Happy Halloween for some; a lifetime of stigma and oppression for others.
Halloween may be a good excuse for many children to dress up as witches and spend the evening with their friends and neighbours in the western world, but while parents struggle to contain their children’s enthusiasm as they imitate magic spells, the situation couldn’t be more different in Africa as children live in fear of being accused of witchcraft.
Witchcraft is a phenomenon, deeply rooted into the beliefs and practices of many African communities. Some justify witchcraft as it has been used to provide spiritual reasoning for poverty and misfortunes in many of the most under-developed and deprived parts of the continent. However, this belief has led to the torture and murder of innocent children.

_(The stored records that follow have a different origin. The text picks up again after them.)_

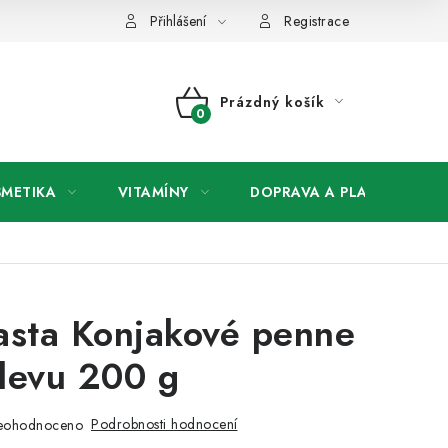
any osobních údajů
Přihlášení
Registrace
Prázdný košík
NÁKUPNÍ
KOŠÍK
SMETIKA
VITAMÍNY
DOPRAVA A PLATBA
V
asta Konjakové penne
levu 200 g
Podrobnosti hodnocení
eohodnoceno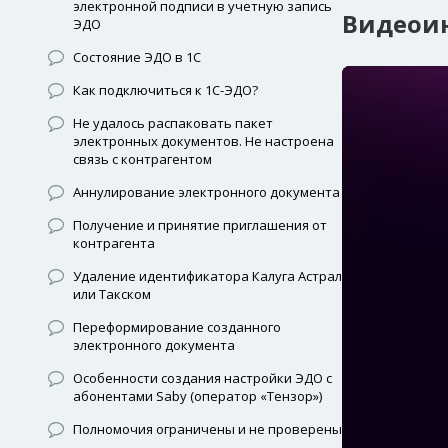
электронной подписи в учетную запись
Видеои
ЭДО
Состояние ЭДО в 1С
Как подключиться к 1С-ЭДО?
Не удалось распаковать пакет
электронных документов. Не настроена
связь с контрагентом
Аннулирование электронного документа
Получение и принятие приглашения от
контрагента
Удаление идентификатора Калуга Астрал
или Такском
Переформирование созданного
электронного документа
Особенности создания настройки ЭДО с
абонентами Saby (оператор «Тензор»)
Полномочия ограничены и не проверены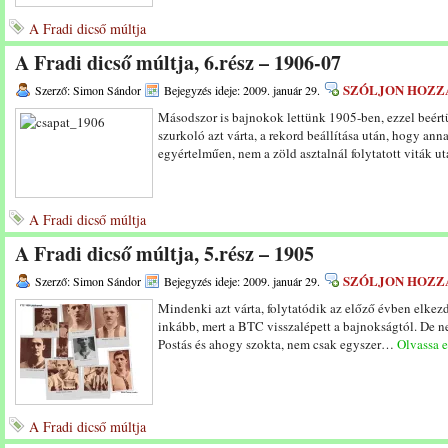
A Fradi dicső múltja
A Fradi dicső múltja, 6.rész – 1906-07
SZÓLJON HOZZ
Szerző: Simon Sándor
Bejegyzés ideje: 2009. január 29.
Másodszor is bajnokok lettünk 1905-ben, ezzel beért
szurkoló azt várta, a rekord beállítása után, hogy an
egyértelműen, nem a zöld asztalnál folytatott viták u
A Fradi dicső múltja
A Fradi dicső múltja, 5.rész – 1905
SZÓLJON HOZZ
Szerző: Simon Sándor
Bejegyzés ideje: 2009. január 29.
Mindenki azt várta, folytatódik az előző évben elke
inkább, mert a BTC visszalépett a bajnokságtól. De ne
Postás és ahogy szokta, nem csak egyszer…
Olvassa e
A Fradi dicső múltja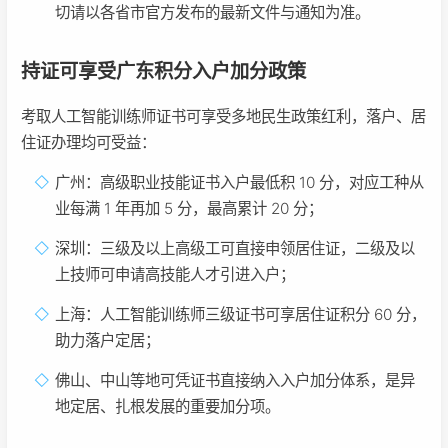
切请以各省市官方发布的最新文件与通知为准。
持证可享受广东积分入户加分政策
考取人工智能训练师证书可享受多地民生政策红利，落户、居
住证办理均可受益：
广州：高级职业技能证书入户最低积 10 分，对应工种从
业每满 1 年再加 5 分，最高累计 20 分；
深圳：三级及以上高级工可直接申领居住证，二级及以
上技师可申请高技能人才引进入户；
上海：人工智能训练师三级证书可享居住证积分 60 分，
助力落户定居；
佛山、中山等地可凭证书直接纳入入户加分体系，是异
地定居、扎根发展的重要加分项。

According to UNICEF, the children most at risk of being accused of witchcraft are often the most vulnerable. Orphans, those with a physical disability or illness, children who have a birth deemed ‘unusual’, such as premature babies or those born in a breach position, and twins are most at risk. Another group at high risk are children with albinism due to a belief that they have magic powers in parts of their bodies such as their organs, hair, skin and limbs which can be found used to make potions and lucky charms in Uganda and other countries in East Africa.
A widespread belief in poverty-stricken Uganda is that child sacrifice will bring prosperity. Poverty can lead parents to the sacrifice or selling of their own children to witchdoctors in the hope for protection and money.

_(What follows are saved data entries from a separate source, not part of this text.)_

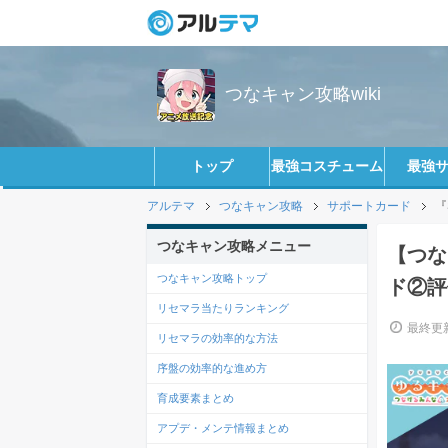
つなキャン攻略wiki
トップ
最強コスチューム
最強
アルテマ
つなキャン攻略
サポートカード
『
つなキャン攻略メニュー
【つな
つなキャン攻略トップ
ド②評
リセマラ当たりランキング
最終更新
リセマラの効率的な方法
序盤の効率的な進め方
育成要素まとめ
アプデ・メンテ情報まとめ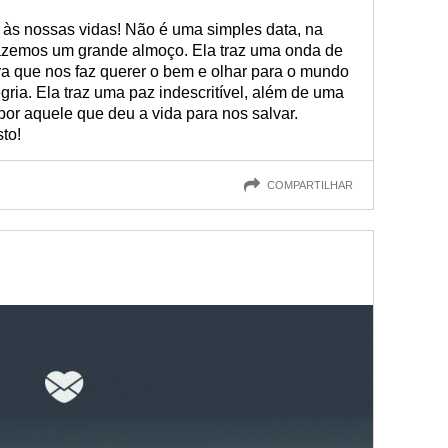
s às nossas vidas! Não é uma simples data, na
zemos um grande almoço. Ela traz uma onda de
ra que nos faz querer o bem e olhar para o mundo
ria. Ela traz uma paz indescritível, além de uma
or aquele que deu a vida para nos salvar.
to!
COMPARTILHAR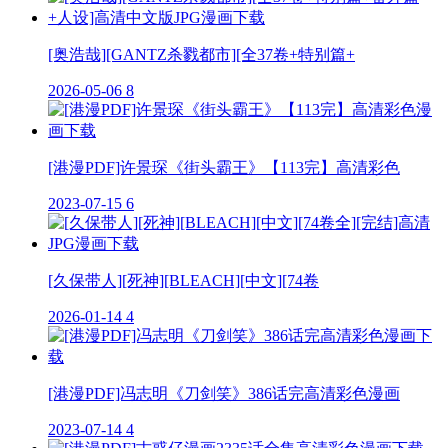
[奥浩哉][GANTZ杀戮都市][全37卷+特别篇+
2026-05-06
8
[港漫PDF]许景琛《街头霸王》【113完】高清彩色
2023-07-15
6
[久保带人][死神][BLEACH][中文][74卷
2026-01-14
4
[港漫PDF]冯志明《刀剑笑》386话完高清彩色漫画
2023-07-14
4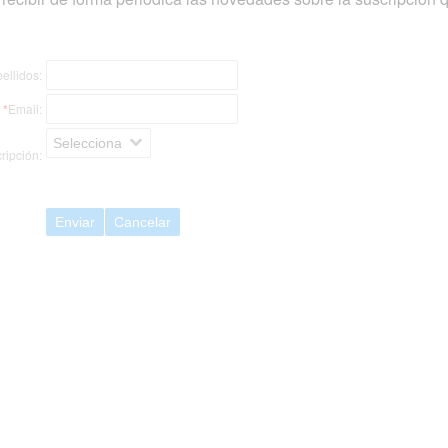
ellidos:
*
Email:
Selecciona
ripción:
Enviar
Cancelar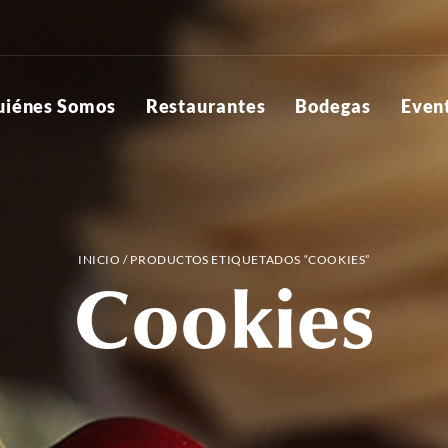
uiénes Somos
Restaurantes
Bodegas
Even
INICIO
/ PRODUCTOS ETIQUETADOS “COOKIES”
Cookies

Despite official figures showing a slight decrease in ritual murder cases, further evidence suggests that these figures are well underreported. For many children in Uganda and other parts of Africa, the stigma of being accused of witchcraft continues to be a very real threat that can leave them rejected by their parents and the community. Children who are not sold suffer the label of being ‘evil’ and are not only rejected by their families, but the stigma surrounding them also dictates their likelihood of being abused, manipulated and forced to work the streets as sex slaves.
According to MDM’s 2008 survey of street girls in Kinshasa, DRC, 41% of the children said that the reason they lived on the streets was because they had been accused of witchcraft, and 90% of them were working as prostitutes. Many of these girls become pregnant and the cycle of abuse and exploitation continues.

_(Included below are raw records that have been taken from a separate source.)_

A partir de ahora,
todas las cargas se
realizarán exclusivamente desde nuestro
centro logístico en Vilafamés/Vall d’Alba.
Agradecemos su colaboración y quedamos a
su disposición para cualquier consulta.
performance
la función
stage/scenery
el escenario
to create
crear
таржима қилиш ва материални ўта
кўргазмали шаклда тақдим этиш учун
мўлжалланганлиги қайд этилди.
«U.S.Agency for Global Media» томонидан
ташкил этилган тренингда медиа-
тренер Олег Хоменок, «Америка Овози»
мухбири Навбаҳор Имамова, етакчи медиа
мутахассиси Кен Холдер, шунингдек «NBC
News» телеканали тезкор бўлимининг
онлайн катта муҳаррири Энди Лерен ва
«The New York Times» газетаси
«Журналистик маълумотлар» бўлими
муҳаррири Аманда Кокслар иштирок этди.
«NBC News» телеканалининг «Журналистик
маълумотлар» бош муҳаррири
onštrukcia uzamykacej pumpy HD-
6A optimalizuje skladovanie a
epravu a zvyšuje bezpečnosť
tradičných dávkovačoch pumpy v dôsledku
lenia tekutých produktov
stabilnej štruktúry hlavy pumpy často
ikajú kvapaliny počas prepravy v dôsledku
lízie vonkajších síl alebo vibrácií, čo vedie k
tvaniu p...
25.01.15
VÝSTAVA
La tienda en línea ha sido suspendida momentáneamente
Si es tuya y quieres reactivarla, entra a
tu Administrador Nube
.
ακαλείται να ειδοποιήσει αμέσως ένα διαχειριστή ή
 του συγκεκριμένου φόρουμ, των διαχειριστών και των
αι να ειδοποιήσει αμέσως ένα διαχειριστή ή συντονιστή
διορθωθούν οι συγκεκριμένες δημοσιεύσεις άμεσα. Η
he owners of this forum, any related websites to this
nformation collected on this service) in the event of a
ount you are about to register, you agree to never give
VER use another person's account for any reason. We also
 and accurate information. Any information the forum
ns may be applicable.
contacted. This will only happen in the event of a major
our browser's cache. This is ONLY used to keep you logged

These children usually suffer from psychological trauma and accusations of witchcraft is but one of the many growing problems that we see children face in Uganda and eastern Africa. Protecting children through psychosocial support is one of Jubilee Action’s key interventions, which in addition to securing education and training and a caring family environment, reduces the violations of the rights of vulnerable children affected by poverty and/or living with a disability.